# Gravity outside a cylinder.

1. Apr 12, 2008

### yuiop

With reference to this web page http://principles.ou.edu/earth_figure_gravity/index.html [Broken]

I calculate the force of gravity tangential to the long axis of a cylinder to be proportional to 4GM/R where M is the mass per unit length of the cylinder. Does that seem correct?

Last edited by a moderator: May 3, 2017
2. Apr 12, 2008

### pam

F is perpendicular to the long axis of a cylinder.

3. Apr 12, 2008

### ZapperZ

Staff Emeritus
No it isn't.

Did you use the Gauss's Law equivalent to calculate g?

Zz.

Last edited by a moderator: May 3, 2017
4. Apr 12, 2008

### yuiop

I was trying to use the method demonstrated on that web page using an an imaginary Gaussian surface and the integral form of Poisson's equation. M is the mass contained within the imaginary volume of the Gaussian surface. For a cylinder I assumed the mass is proportional to $$2 \pi R^2 p L$$ where L, R are length and radius of the cylinder and p is the density per unit volume of the cylinder. The integral of the Gaussian volume is $$\pi r L$$.

Using the formula given,

$$g(\pi r L) = 4\pi GM$$

$$g = \frac{4GM}{r L} = \frac{4G (2 \pi R^2 p L)}{ r L} = \frac{8 \pi G R^2 p}{r}$$

Where R and p are constants.

I am not sure if that is correct. I was just trying to interpret the method shown. I would like to know what the correct solution is.

What I am trying to establish is if the force of gravity perpendicular to the long axis of a cylinder is proportional to 1/r rather than the usual 1/(r^2) when considering a spherical massive body.

Last edited: Apr 12, 2008
5. Apr 12, 2008

### yuiop

This paper seems to agree that the force of gravity perpendicular to a cylinder is proportional to 1/R.

http://www.pgccphy.net/103/gravity.pdf

Interestingly the force equation is independent of the length of the cylinder and so applies equally to the force of gravity perpendicular to the axis of symmetry of a thin disk. According to this, an object leaving a solar system that had a lot of mass at the perimeter of the system (in the form of a disk of meteorites for example) would experience greater gravitational acceleration than GM/(R^2) where R is the total mass of the solar system.

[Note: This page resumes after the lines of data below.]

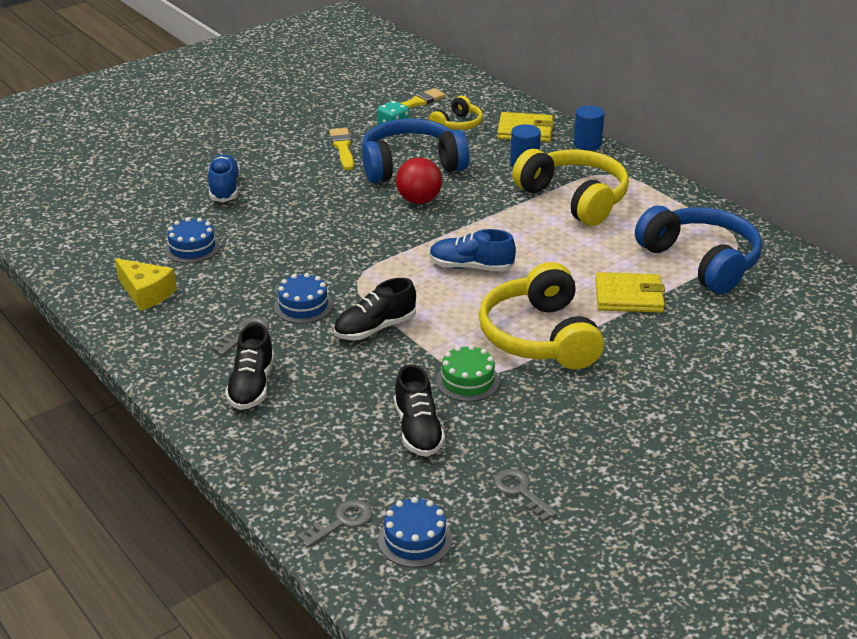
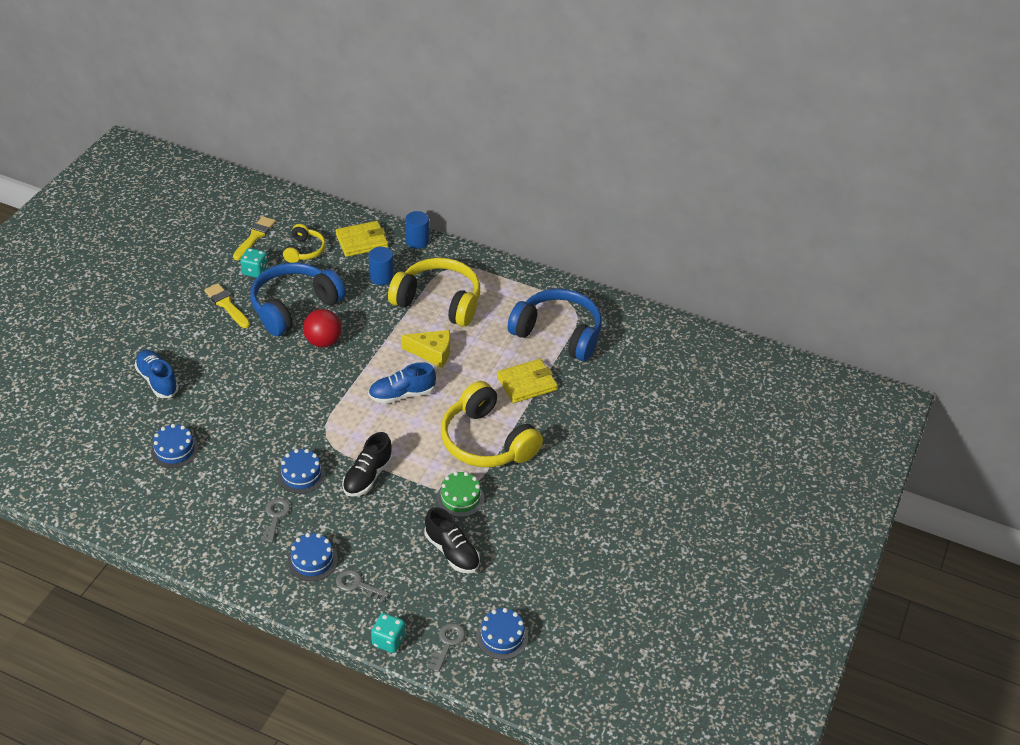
camera: 30 degrees left, 10 degrees up
(146, 293) = (170, 507): yellow cheese -> yellow cheese (432, 353)
(251, 386) = (312, 560): black shoe -> blue cake
(274, 493) = (388, 640): none -> turquoise dice
(520, 492) = (546, 573): grey key -> grey key (357, 585)

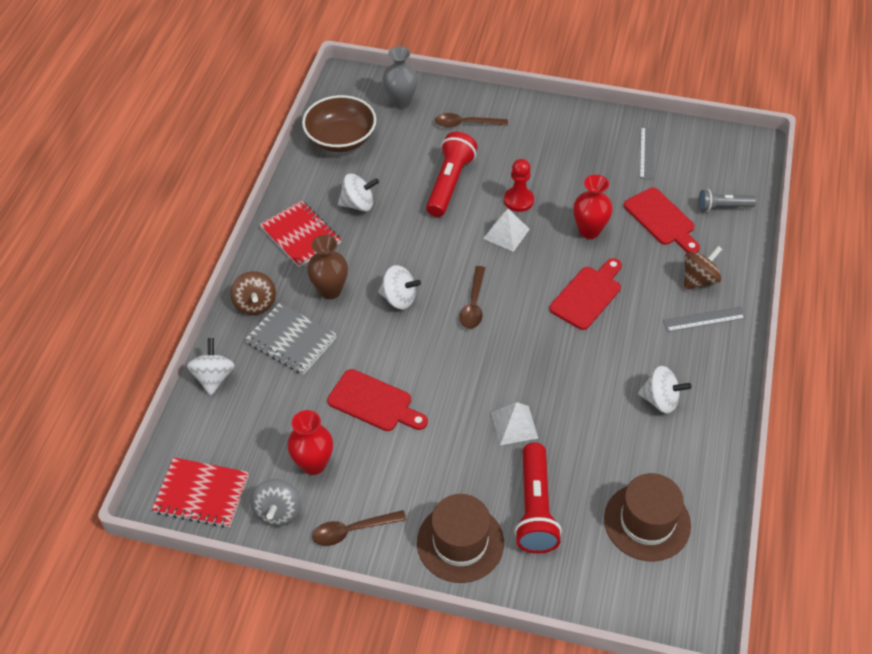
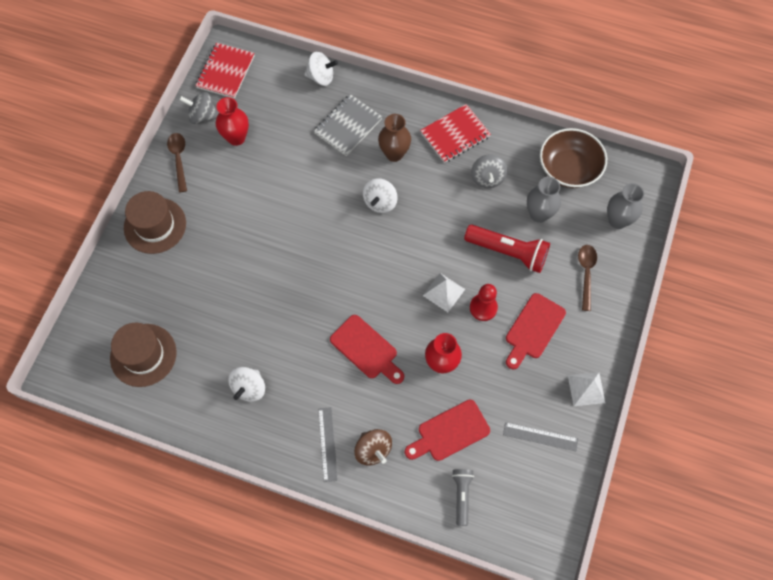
camera: 95 degrees right, 15 degrees up
(255, 304) = (386, 103): brown spinning top -> none
(358, 204) = (487, 178): white spinning top -> grey spinning top
(374, 402) = (282, 178): red cutting board -> red cutting board (533, 329)
(400, 161) = (539, 214): none -> grey vase
(473, 305) = (367, 257): brown spoon -> none
(514, 425) = (245, 273): white pyramid -> white pyramid (586, 389)
(535, 508) = (171, 278): red flashlight -> none

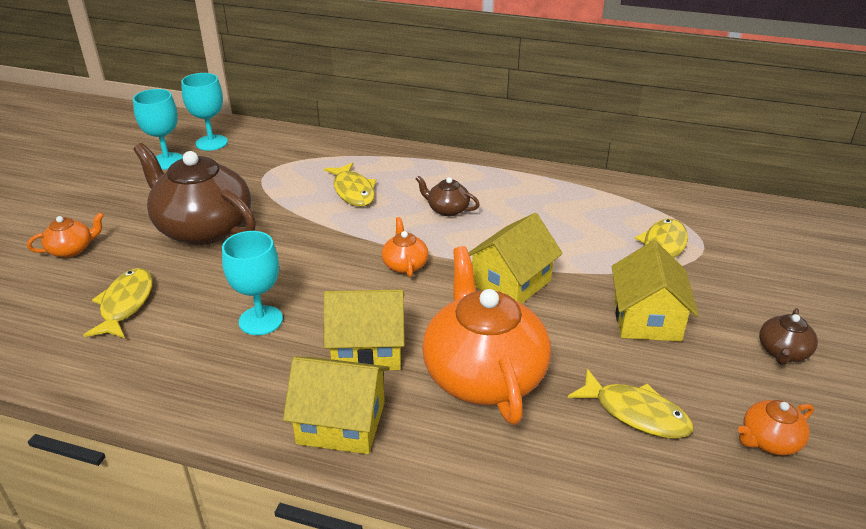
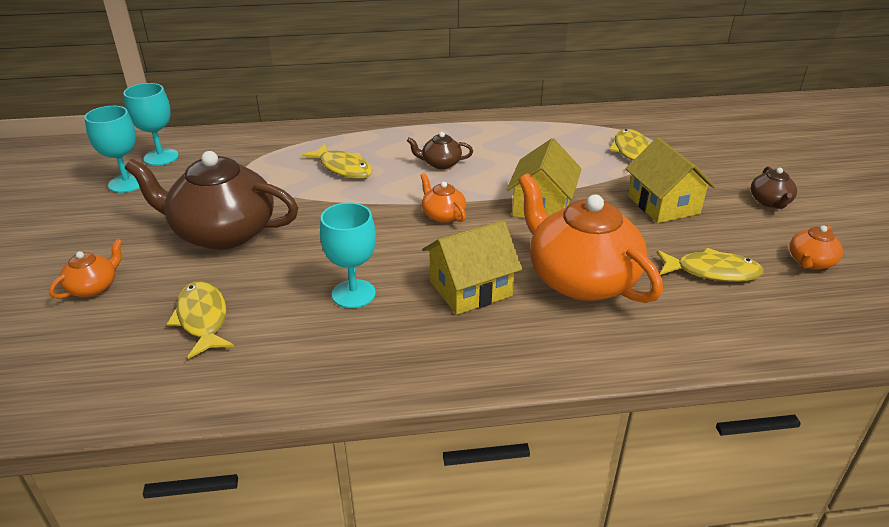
camera: 25 degrees left, 0 degrees up
(341, 423) = (500, 351): yellow house -> none

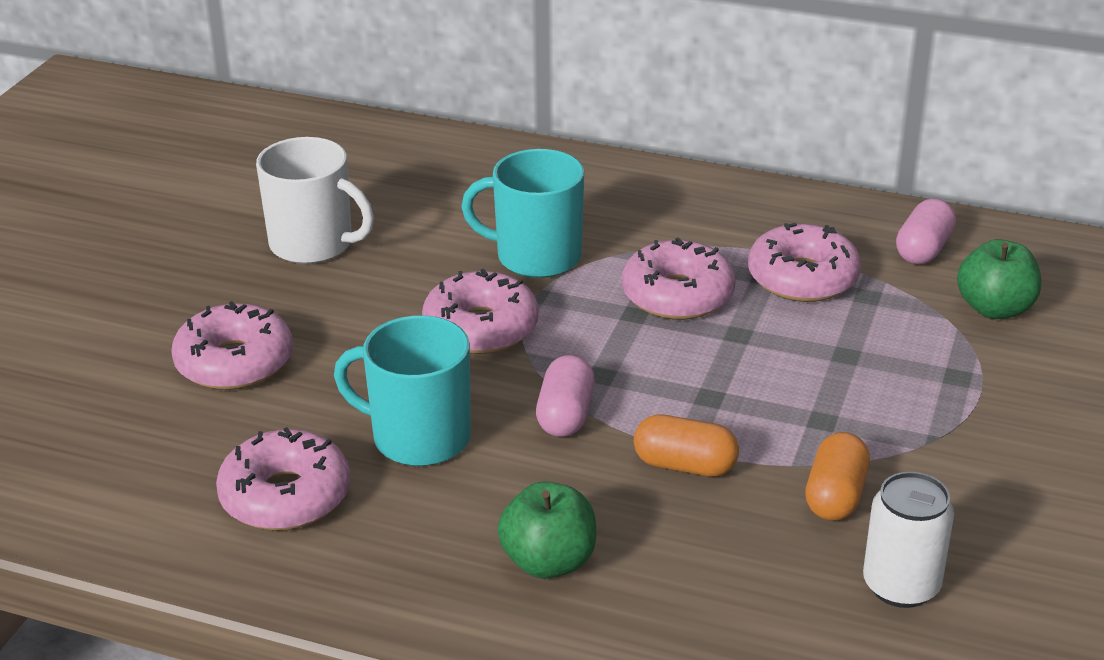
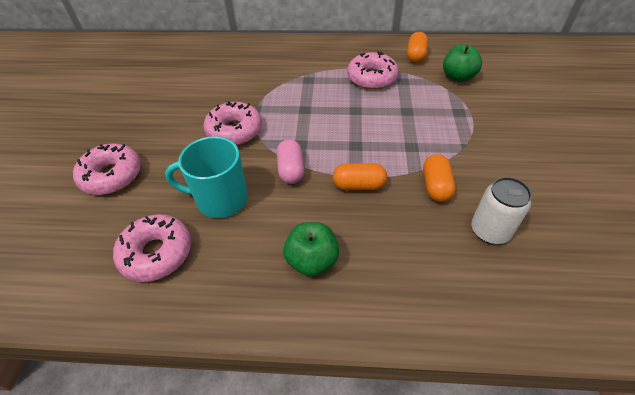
camera: 15 degrees left, 15 degrees up
(313, 244) = (140, 103): white mug -> none
(536, 256) = (249, 89): turquoise mug -> none
(677, 295) = (321, 96): pink donut -> none
(923, 249) = (416, 56): pink capsule -> orange capsule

For a disk of uniform density the force of gravity on a test particle at a radius that is less than the radius of the disk appears to be independent of the distance from the centre of the disk. For a galaxy that happened to have an ideal disk shape and an even distribution of mass would have much greater orbital velocities consistent with F= GMm. For a more realistic galaxy with less than a perfect disk shape and greater density towards the centre the orbital velocities would be consistent with GMm/R > F > GMm/(R^2).

Last edited: Apr 12, 2008
6. Apr 12, 2008

### rcgldr

For an infinitely long cylinder, gravity diminishes relative to 1/r. For a infinitely large plane, gravity remains constant regardless of position. A long cylinder or a large plane closely approximate this if distances from the cylinder or plane are relatively small compared to the size of the cylinder or plane.

7. Apr 14, 2008

### yuiop

As an extension to the question in the OP what is the gravitational potential for a hypothetical body that has a gravitational field that attenuates relative to 1/r ?

8. Apr 16, 2008

### yuiop

I read somewhere that there may be difficulties with using the gaussian method to determine the force of gravity. Is it possible to calculate the gravity/distance relationship for a flat slab by another method such as integrating the total forces of infinitesimal "point" masses that make up up the slab?

I believe Newton used a similar method to calculate the gravitational forces of spherical shell when he concluded that the gravity of a large sphere is equivalent to that of a point particle of the same mass.